Before Pratt was named after a prominent coal company, It was a settlement named Clifton from 1851-1873. Clifton was not a well populated or large settlement, but was considered to be a beautiful place.
At this point the river makes a short bend, very much in the shape of a horse-shoe, and a more beautiful site for a town cannot be found anywhere in West Virginia. It is a natural location for a city, for in addition to the hundred or more acres of rolling land in this smooth bend of a picturesque river, there is a large coal field all around it, embracing perhaps nearly every class of coal that is found in West Virginia, which is a great source of wealth, and will someday, during its development, afford employment to hundreds of laborers ( Atkinson, 1876).
These are some of the stories from the town, uncovered in the book History of Kanawha by Geo W. Atkinson (1876):
Clifton was one the home of a Native American community, or a large group of settlers. Out of the 3 settlers that dug cellars for their homes, all 3 found human skeletons. It appears from the quantity of remains found that a square of ground about 10 acres of the town facing the river was a cemetary for the community. Remains were found when digging every cellar, well, and posthole. Also uncovered were earthenware pottery, bone necklaces, carved shells, bone fishhooks, and an image carved into stone.
One of the more prominent settlers, Mr. Marshall Hansford, found in a posthole sheets of rolled copper, and while digging his cellar, found the skeleton of a large-sized man, and a great variety of bones of birds, bears, and other wild animals. To determine the age of the remains, Mr. Hanford offered that just before the remains were discovered, they were covered with sycamores that were fully five hundred years old.
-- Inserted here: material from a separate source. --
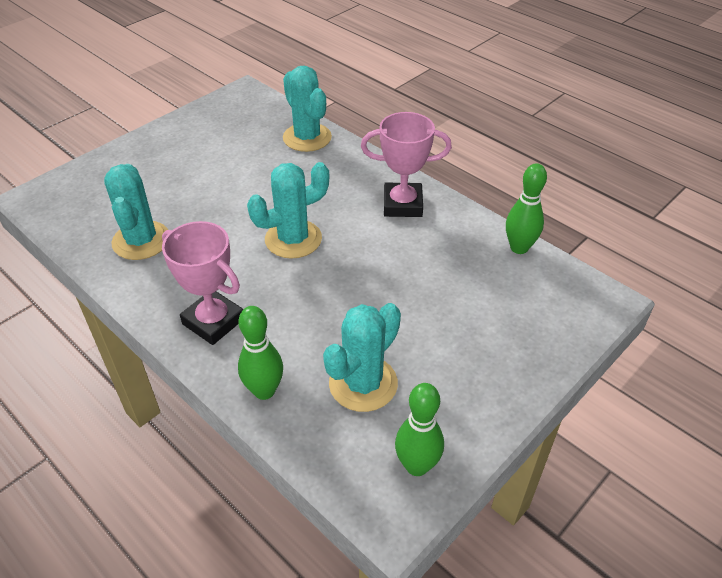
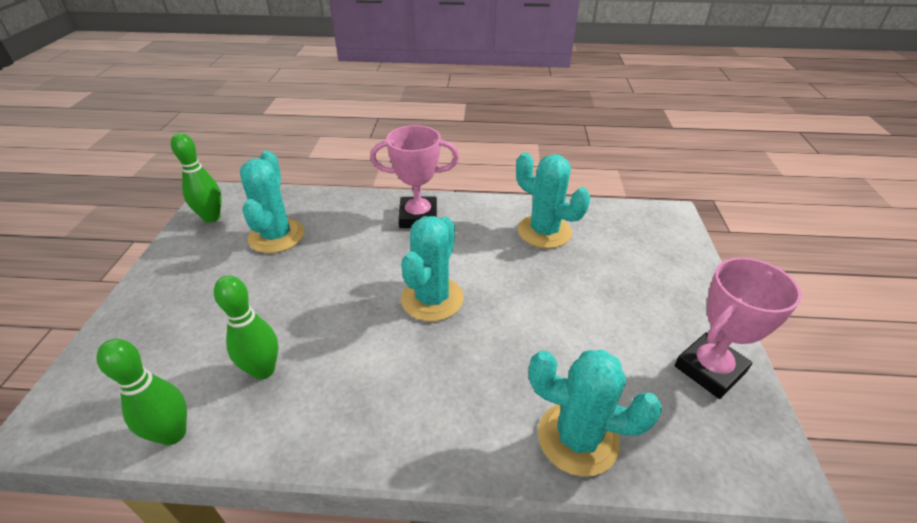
camera: 140 degrees right, 5 degrees down
(264, 391) = (341, 204): green bowling pin -> green bowling pin (263, 370)
(402, 204) = (358, 408): pink trophy -> pink trophy (709, 369)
Paint Creek, near Clifton was the site of a stone with a carved fish. Someone tried to carry off the stone to use in the construction of a hearth, and broke it, though part of the fish was still visible in 1876.
In 1776 or 1777, a man named Robert Hughes was captured by Native Americans, presumably the Shawnee, in the Clifton area. At the time, only two families were settled in Clifton, and it was considered unsafe to venture too far from the town, as Native American were often seen in the surrounding areas. Apparently, Hughes did not heed these warnings, as he maintained a fish trap at the mouth of Paint Creek, near Clifton, that he checked every morning. He was captured by 5 Native Americans one morning as he went to check the trap. The Native Americans took him about 30 miles up the creek, to their settlement. They stayed within the creek bed, as to avoid leaving any signs or clues for others to follow. Villagers looked for Hughes, but had to abandon the search because of the lack of a trail. Interestingly enough, Hughes returned about two years later. He reported that he had went to the head of Paint Creek, and eventually ended up on the Little Miami river. During his time with the Native Americans, he had learned to speak Shawnee fluently and became familiar with most of their customs. He enjoyed telling the story of his capture to anyone that would listen, and was said to be quite entertaining. He claimed that he was forced to run the gauntlet on two occasions, and that her was saved from being burnt at the stake by the daughter of a chief. He was reportedly a good hunter, and after living with the Native Americans for a year, was frequently sent off alone to hunt. It was on one of these trips that he escaped to Point Pleasant, and eventually back to his home. Another man was taken along with Hughes, but there is no record of what happened to him.